- TASK REQUIREMENTS:
Recast the text read from all the items below as a numbered list with one entry per line. Omit blank lines and leave the pictures out.
BEGIN
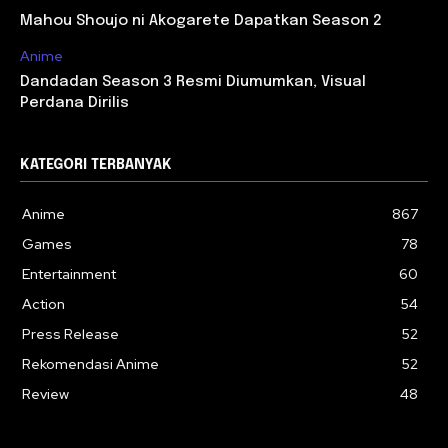
Mahou Shoujo ni Akogarete Dapatkan Season 2
Anime
Dandadan Season 3 Resmi Diumumkan, Visual
Perdana Dirilis
KATEGORI TERBANYAK
Anime
867
Games
78
Entertainment
60
Action
54
Press Release
52
Rekomendasi Anime
52
Review
48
END
- RESPONSE AREA:
1. Mahou Shoujo ni Akogarete Dapatkan Season 2
2. Anime
3. Dandadan Season 3 Resmi Diumumkan, Visual
4. Perdana Dirilis
5. KATEGORI TERBANYAK
6. Anime
7. 867
8. Games
9. 78
10. Entertainment
11. 60
12. Action
13. 54
14. Press Release
15. 52
16. Rekomendasi Anime
17. 52
18. Review
19. 48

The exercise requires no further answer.